Academic freedom is meant to promote discussion and disagreement, because both occur for
the betterment of the institution and of society.
However, when universities evaluate collegiality,
they run the risk of evaluating a dissenting individual – who exercises her or his right of academic
freedom – as somehow “uncollegial.” A collegial
environment may indeed be one where all colleagues interact positively with one another in a
mutually supportive environment. Or, just as
commonly, a collegial environment may be one
where many of the faculty members are intimidated and silenced.
Finally, collegiality may have the unintended
(or perhaps intended) consequence of erasing
the very diversity that Canadian universities say
they wish to foster.
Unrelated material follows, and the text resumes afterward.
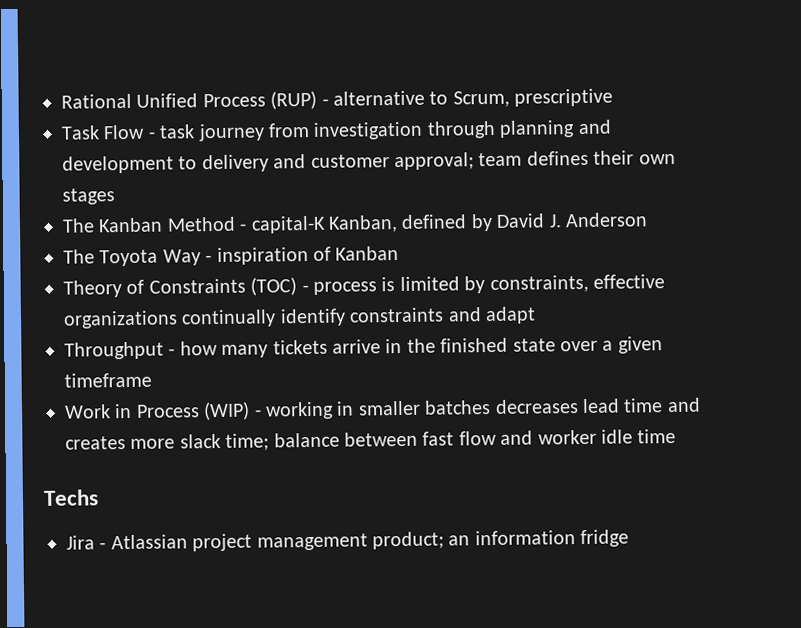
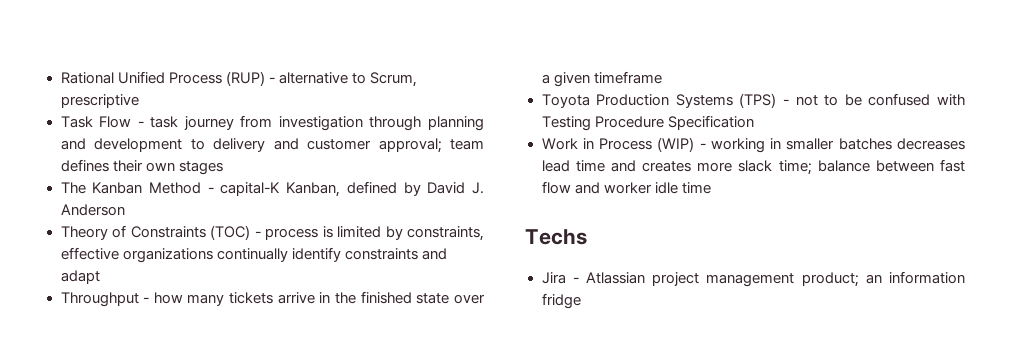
[63,246,400,267] // The Toyota Way - inspiration of Kanban -> (125, 210) none
(152, 380) none -> [541,93,965,108] [541,115,754,131] // Toyota Production Systems (TPS) - not to be confused with Testing Procedure Specification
Previous research (including
my own) finds that faculty members from working-class and poverty-class backgrounds are more
direct in their speech, less nuanced, less afraid to
challenge authority and more confrontational. If
collegiality is understood as a middle-class notion
of congeniality, as an aggregation of hallway
comments, positions on issues in meetings, and
other interpersonal interactions, then those who
are labeled as uncollegial may disproportionately come from backgrounds marked by modest
socioeconomic means, thereby eliminating one
form of diversity.
Because of confusion over the meaning of
collegiality, Canadian universities should eliminate use of the word. Even where it is not used
in hiring decisions or evaluating candidates for
promotion, the assumption remains that departments, faculties and universities should work
harder to become collegial places. Such a notion
ignores the problematic aspects of collegiality.
Instead, universities should actively encourage
critique, dissent and disagreement – several of the
qualities that are often viewed as uncollegial.